Trees Corporation (NEO: Tree) (“Trees” or the “Company“) is pleased to announce that it has completed the closing of a non-brokered private placement (the “Private Placement“) of 200 units (“Units“) of the Company at a price of $1,000 per Unit for gross proceeds of approximately $200,000. The closing is expected to form part of a larger offering for gross proceeds of up to $1,000,000.
Proceeds from the Private Placement will be directed towards general working capital requirements and the opening of the Company’s next Trees Cannabis location at 3812a Bloor Street West, Etobicoke, ON, anticipated to open later this year.
Each Unit consists of (i) one 12.0% secured convertible promissory note bearing a principal amount of $1,000 (each, a “Convertible Note“), convertible into common shares of the Company (each, a “Common Share“) at a conversion price of C$0.015 per Common Share (the “Conversion Price“) and maturing thirty-six (36) months from the closing of the Private Placement; and (ii) 66,667 common share purchase warrants of the Company (each, a “Warrant“). Each Warrant entitles the holder thereof to purchase one Common Share at a price of C$0.015 per share until October 20, 2025, subject to Acceleration (defined hereafter).
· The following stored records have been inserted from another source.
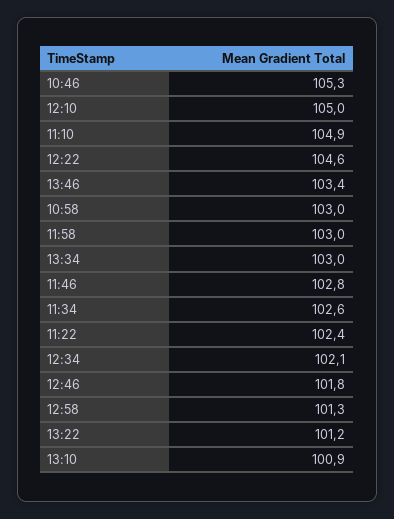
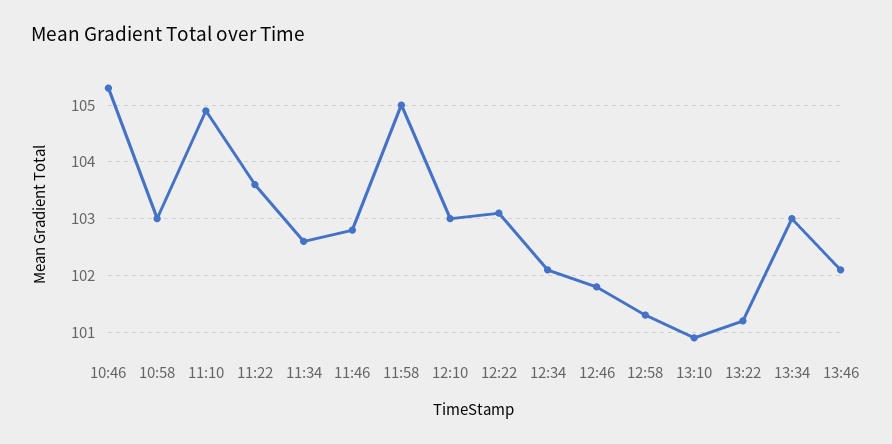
  {
    "10:46": 105.3,
-   "12:10": 105,
+   "12:10": 103,
    "11:10": 104.9,
-   "12:22": 104.6,
+   "12:22": 103,
-   "13:46": 103.4,
+   "13:46": 102,
    "10:58": 103,
-   "11:58": 103,
+   "11:58": 105,
    "13:34": 103,
    "11:46": 102.8,
    "11:34": 102.6,
-   "11:22": 102.4,
+   "11:22": 103.5,
    "12:34": 102.1,
    "12:46": 101.8,
    "12:58": 101.3,
    "13:22": 101.2,
    "13:10": 100.9
  }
If, during the term of the Convertible Notes, the volume weighted-average share price of the Common Shares on the Neo Exchange Inc. (the “NEO“) for twenty (20) consecutive trading days equals or exceeds C$0.06, the Company may, upon 30 days’ prior notice, convert the Convertible Notes into Common Shares at the conversion price of $0.015 (subject to customary adjustments), in whole or, from time to time, in part.
In the event that the volume-weighted average price of the Common Shares on the NEO for twenty (20) consecutive trading days equals or exceeds $0.06, the Company may, upon 30 days’ prior notice, accelerate the expiry of the Warrants to a date that is 30 days from the date of the notice (the “Acceleration“).
The Company intends to use the net proceeds from the Private Placement for general working capital purposes. Completion of the proposed Private Placement is subject to the satisfaction of certain conditions precedent, including, but not limited to, receipt of all necessary regulatory approvals, including approval of the NEO.
The Company paid a finder’s fee of C$ 7,000 in cash to certain finders in connection with the closing of the Private Placement.
Pursuant to applicable Canadian securities laws, all securities issued and issuable in connection with the closing of the Private Placement will be subject to a four (4) month hold period ending February 21, 2023.